The plaintiff, Victor Coffin, alleged he was diagnosed with mesothelioma as a result of his exposures to asbestos while working for Maine Central Railroad (MCRR). Specifically, Mr. Coffin alleged that he worked as a bridge operator at the Carlton Bridge, which was built under the supervision of the Maine Department of Transportation and completed in 1929. During the time period that Mr. Coffin worked on the bridge, however, his employer, MCRR, was 100 percent responsible for the maintenance of the bridge’s railroad track structure, lift span machinery, signaling, and bridge operations. Mr. Coffin alleged that he was exposed to asbestos from the walls of the control room, engine room, machine shop, and operating room of the bridge. He testified that the bridge would shake when trains and heavy trucks passed over it, and during a couple of hurricanes, causing the wall panels to shake together, creating dust.
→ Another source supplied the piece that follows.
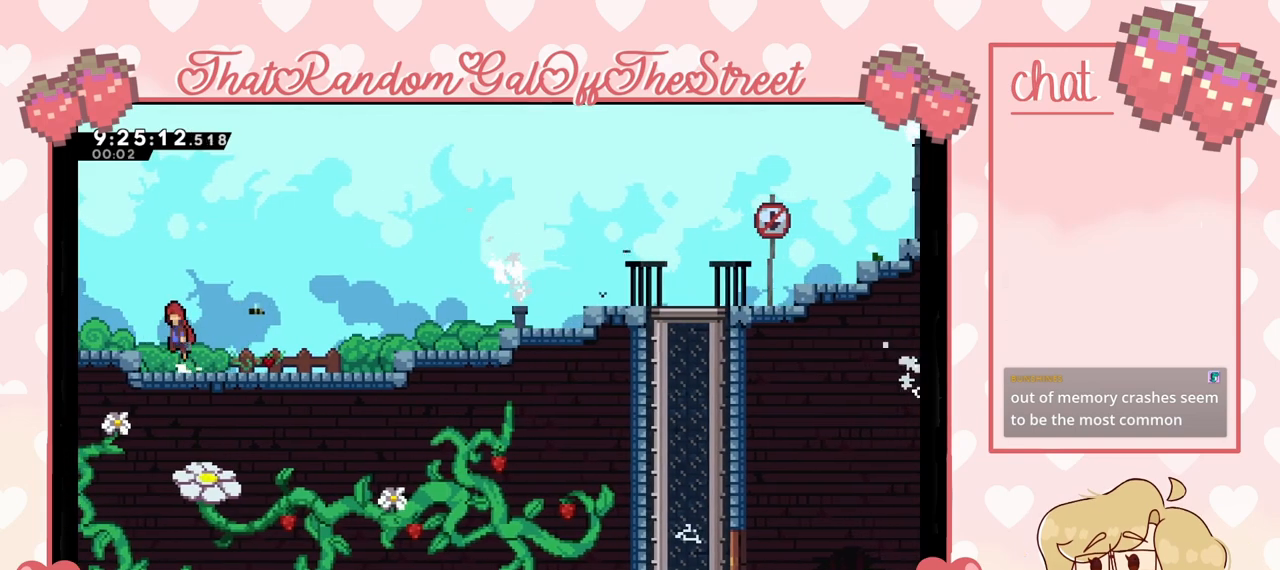
{"buttons": [], "left_stick": "right", "right_stick": "center", "events": [[100, "A", "up"], [267, "left_stick", "center"], [333, "left_stick", "right"]]}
It was undisputed that asbestos-containing products were used during the initial construction of the bridge. However, MCRR argued that it was never aware of the existence of asbestos at the bridge during the period that it operated and maintained the bridge, and only made this discovery through an inspection by independent contractors in 2000.

MCRR moved for summary judgment, arguing that Mr. Coffin could not prove that it was foreseeable to MCRR that he would be exposed to asbestos during his employment at the bridge, and even if it could have known that the bridge walls contained asbestos, under the industrial standards at the time, MCRR had no reason to believe that there would be harmful exposure to Mr. Coffin. Essentially, MCRR argued that Mr. Coffin was unable to establish the foreseeability element of his FELA claim, emphasizing that “reasonable foreseeability of harm…is indeed an essential ingredient of FELA negligence.”

Considering the proofs offered by MCRR, the court found that the question of foreseeability should be left to the jury, as there was some reasonable basis to conclude that MCRR should have known about the presence of asbestos at the bridge. For instance, MCRR used asbestos products throughout its own system, and began a program of asbestos removal in the last few years of Mr. Coffin’s employment. While MCRR attempted to rely on an inspection conducted in 1984 to determine what safety and health problems existed at the bridge, the scope of the inspection and whether the inspectors looked for asbestos was not clear. Additionally, while MCRR argued that it had no reason to anticipate that asbestos dust would escape the walls and harm Mr. Coffin, the court also concluded that this was a question of fact for the jury. While it was possible that Mr. Coffin’s exposure was unforeseeable if there was no evidence that dust was escaping the control room, Mr. Coffin testified that he observed dust when the walls of the bridge shook. As such, the foreseeability of exposure was also in dispute. Finally, MCRR argued that it was unforeseeable that a person would have been injured from the type of exposure that Mr. Coffin alleged. Essentially, arguing that Mr. Coffin’s exposure levels were minimal, and the asbestos fiber most likely in the wall boards was chrysotile, which MCRR argued was generally considered to present a negligible risk for development of mesothelioma. However, again, the court found that this was a question of fact.  

Given that MCRR’s motion for summary judgment was limited to the foreseeability of Mr. Coffin’s alleged injury, and not on the issues of breach of duty or causation, the court found sufficient issues of fact remained to warrant denial of the motion, holding that it could not “conclude at this stage that it was unforeseeable that harmful asbestos exposure would or could occur in Mr. Coffin’s workspaces at the bridge.”